(Collected data entries)

┏━━

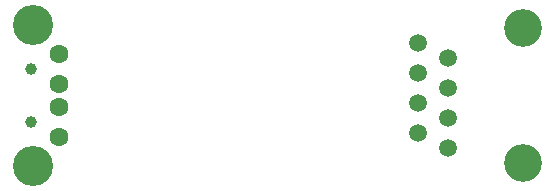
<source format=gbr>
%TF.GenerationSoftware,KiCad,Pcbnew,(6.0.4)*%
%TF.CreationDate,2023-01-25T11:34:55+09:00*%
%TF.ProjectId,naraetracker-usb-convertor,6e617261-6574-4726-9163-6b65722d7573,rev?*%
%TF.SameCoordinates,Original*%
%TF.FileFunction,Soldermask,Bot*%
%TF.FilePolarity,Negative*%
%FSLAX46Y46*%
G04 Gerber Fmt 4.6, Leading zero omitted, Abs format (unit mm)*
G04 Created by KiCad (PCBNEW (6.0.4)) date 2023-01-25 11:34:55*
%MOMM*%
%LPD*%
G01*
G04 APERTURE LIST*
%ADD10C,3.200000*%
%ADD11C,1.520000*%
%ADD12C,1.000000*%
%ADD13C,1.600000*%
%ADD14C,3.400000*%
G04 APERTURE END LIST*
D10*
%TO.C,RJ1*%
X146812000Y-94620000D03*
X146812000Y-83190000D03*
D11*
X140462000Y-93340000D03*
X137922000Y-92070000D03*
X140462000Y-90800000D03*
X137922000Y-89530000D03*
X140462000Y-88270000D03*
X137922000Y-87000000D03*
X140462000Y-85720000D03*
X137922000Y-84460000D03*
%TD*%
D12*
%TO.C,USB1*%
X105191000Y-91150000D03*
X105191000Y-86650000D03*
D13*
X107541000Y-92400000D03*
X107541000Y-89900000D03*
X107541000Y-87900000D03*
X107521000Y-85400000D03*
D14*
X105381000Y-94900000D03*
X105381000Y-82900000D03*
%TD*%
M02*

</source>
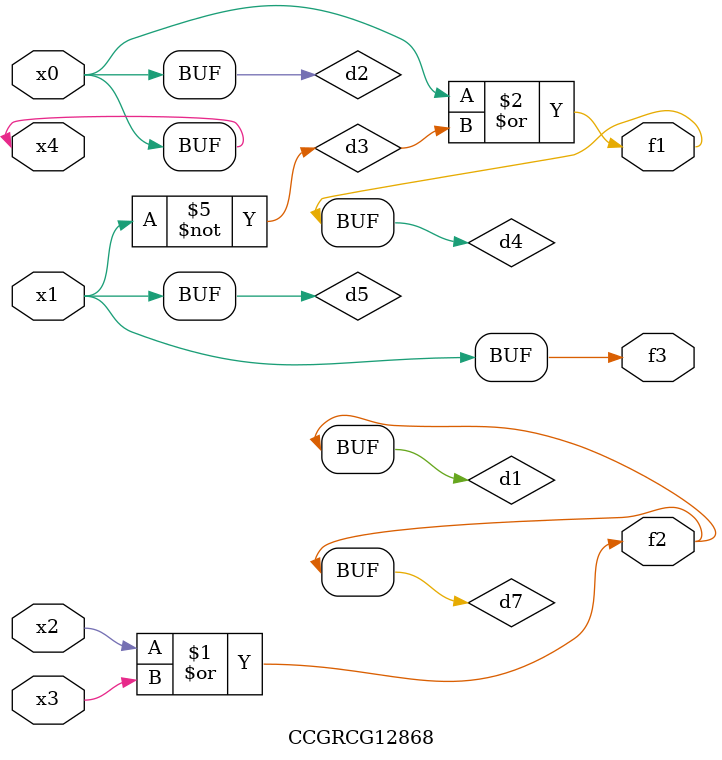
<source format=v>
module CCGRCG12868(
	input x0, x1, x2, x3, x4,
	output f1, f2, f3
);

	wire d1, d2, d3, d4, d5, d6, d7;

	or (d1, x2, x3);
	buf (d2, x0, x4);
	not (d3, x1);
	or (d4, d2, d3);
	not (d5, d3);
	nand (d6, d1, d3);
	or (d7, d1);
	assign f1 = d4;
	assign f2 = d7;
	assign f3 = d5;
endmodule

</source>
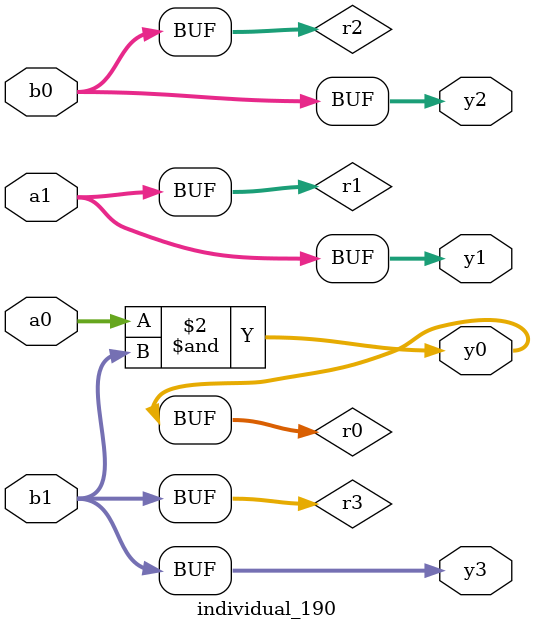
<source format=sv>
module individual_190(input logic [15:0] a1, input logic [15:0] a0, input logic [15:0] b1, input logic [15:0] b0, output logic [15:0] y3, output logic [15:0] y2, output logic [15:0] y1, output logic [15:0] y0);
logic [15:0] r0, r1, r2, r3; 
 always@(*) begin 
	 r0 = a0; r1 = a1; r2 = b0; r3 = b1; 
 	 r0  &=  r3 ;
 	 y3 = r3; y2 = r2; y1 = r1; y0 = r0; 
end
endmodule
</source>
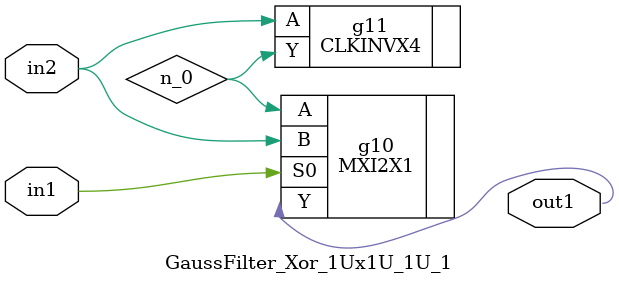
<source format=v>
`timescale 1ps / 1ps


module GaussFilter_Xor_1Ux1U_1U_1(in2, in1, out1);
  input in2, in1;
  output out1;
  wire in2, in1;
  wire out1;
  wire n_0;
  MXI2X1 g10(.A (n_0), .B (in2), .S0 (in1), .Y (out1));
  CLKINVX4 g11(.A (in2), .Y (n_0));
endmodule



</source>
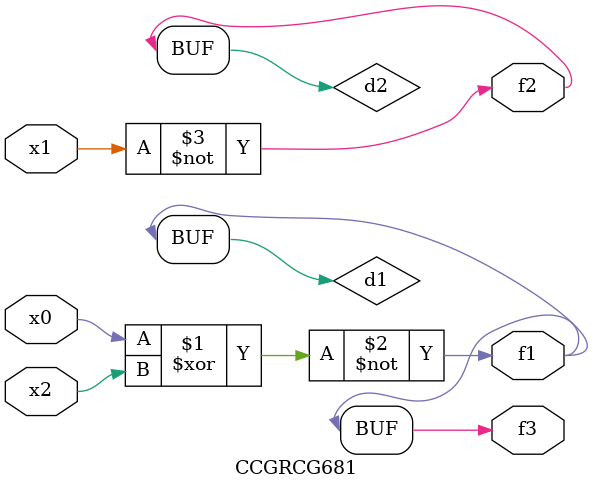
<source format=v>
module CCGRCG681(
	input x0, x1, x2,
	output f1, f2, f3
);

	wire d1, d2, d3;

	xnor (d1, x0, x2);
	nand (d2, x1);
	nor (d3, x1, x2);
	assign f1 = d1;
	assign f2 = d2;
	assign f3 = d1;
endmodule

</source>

┗━━

PROBLEM TO SOLVE
None of the pictures should appear; repeat the records exactly otherwise.

RESULT BELOW
<source format=gbr>
%TF.GenerationSoftware,KiCad,Pcbnew,(6.0.4)*%
%TF.CreationDate,2023-01-25T11:34:55+09:00*%
%TF.ProjectId,naraetracker-usb-convertor,6e617261-6574-4726-9163-6b65722d7573,rev?*%
%TF.SameCoordinates,Original*%
%TF.FileFunction,Soldermask,Bot*%
%TF.FilePolarity,Negative*%
%FSLAX46Y46*%
G04 Gerber Fmt 4.6, Leading zero omitted, Abs format (unit mm)*
G04 Created by KiCad (PCBNEW (6.0.4)) date 2023-01-25 11:34:55*
%MOMM*%
%LPD*%
G01*
G04 APERTURE LIST*
%ADD10C,3.200000*%
%ADD11C,1.520000*%
%ADD12C,1.000000*%
%ADD13C,1.600000*%
%ADD14C,3.400000*%
G04 APERTURE END LIST*
D10*
%TO.C,RJ1*%
X146812000Y-94620000D03*
X146812000Y-83190000D03*
D11*
X140462000Y-93340000D03*
X137922000Y-92070000D03*
X140462000Y-90800000D03*
X137922000Y-89530000D03*
X140462000Y-88270000D03*
X137922000Y-87000000D03*
X140462000Y-85720000D03*
X137922000Y-84460000D03*
%TD*%
D12*
%TO.C,USB1*%
X105191000Y-91150000D03*
X105191000Y-86650000D03*
D13*
X107541000Y-92400000D03*
X107541000Y-89900000D03*
X107541000Y-87900000D03*
X107521000Y-85400000D03*
D14*
X105381000Y-94900000D03*
X105381000Y-82900000D03*
%TD*%
M02*

</source>
<source format=v>
module CCGRCG12868(
	input x0, x1, x2, x3, x4,
	output f1, f2, f3
);

	wire d1, d2, d3, d4, d5, d6, d7;

	or (d1, x2, x3);
	buf (d2, x0, x4);
	not (d3, x1);
	or (d4, d2, d3);
	not (d5, d3);
	nand (d6, d1, d3);
	or (d7, d1);
	assign f1 = d4;
	assign f2 = d7;
	assign f3 = d5;
endmodule

</source>
<source format=sv>
module individual_190(input logic [15:0] a1, input logic [15:0] a0, input logic [15:0] b1, input logic [15:0] b0, output logic [15:0] y3, output logic [15:0] y2, output logic [15:0] y1, output logic [15:0] y0);
logic [15:0] r0, r1, r2, r3; 
 always@(*) begin 
	 r0 = a0; r1 = a1; r2 = b0; r3 = b1; 
 	 r0  &=  r3 ;
 	 y3 = r3; y2 = r2; y1 = r1; y0 = r0; 
end
endmodule
</source>
<source format=v>
`timescale 1ps / 1ps


module GaussFilter_Xor_1Ux1U_1U_1(in2, in1, out1);
  input in2, in1;
  output out1;
  wire in2, in1;
  wire out1;
  wire n_0;
  MXI2X1 g10(.A (n_0), .B (in2), .S0 (in1), .Y (out1));
  CLKINVX4 g11(.A (in2), .Y (n_0));
endmodule



</source>
<source format=v>
module CCGRCG681(
	input x0, x1, x2,
	output f1, f2, f3
);

	wire d1, d2, d3;

	xnor (d1, x0, x2);
	nand (d2, x1);
	nor (d3, x1, x2);
	assign f1 = d1;
	assign f2 = d2;
	assign f3 = d1;
endmodule

</source>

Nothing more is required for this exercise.